DATA EXTRACTS:

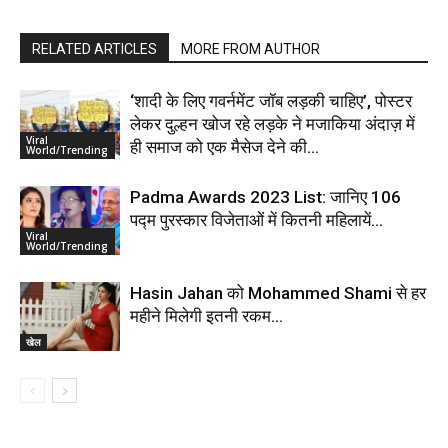
RELATED ARTICLES
MORE FROM AUTHOR
‘शादी के लिए गवर्नमेंट जॉब लड़की चाहिए’, पोस्टर
लेकर दुल्हन खोज रहे लड़के ने मजाकिया अंदाज़ में
Viral
ही समाज को एक मैसेज देने की...
World/Trending
Padma Awards 2023 List: जानिए 106
पद्म पुरस्कार विजेताओं में कितनी महिलायें…
Viral
World/Trending
Hasin Jahan को Mohammed Shami से हर
महीने मिलेगी इतनी रकम…
खेल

TASK REQUIREMENTS:
Retype the listing exactly. Leave out its pictures.

ANSWER SPACE:
RELATED ARTICLES
MORE FROM AUTHOR
‘शादी के लिए गवर्नमेंट जॉब लड़की चाहिए’, पोस्टर
लेकर दुल्हन खोज रहे लड़के ने मजाकिया अंदाज़ में
Viral
ही समाज को एक मैसेज देने की...
World/Trending
Padma Awards 2023 List: जानिए 106
पद्म पुरस्कार विजेताओं में कितनी महिलायें…
Viral
World/Trending
Hasin Jahan को Mohammed Shami से हर
महीने मिलेगी इतनी रकम…
खेल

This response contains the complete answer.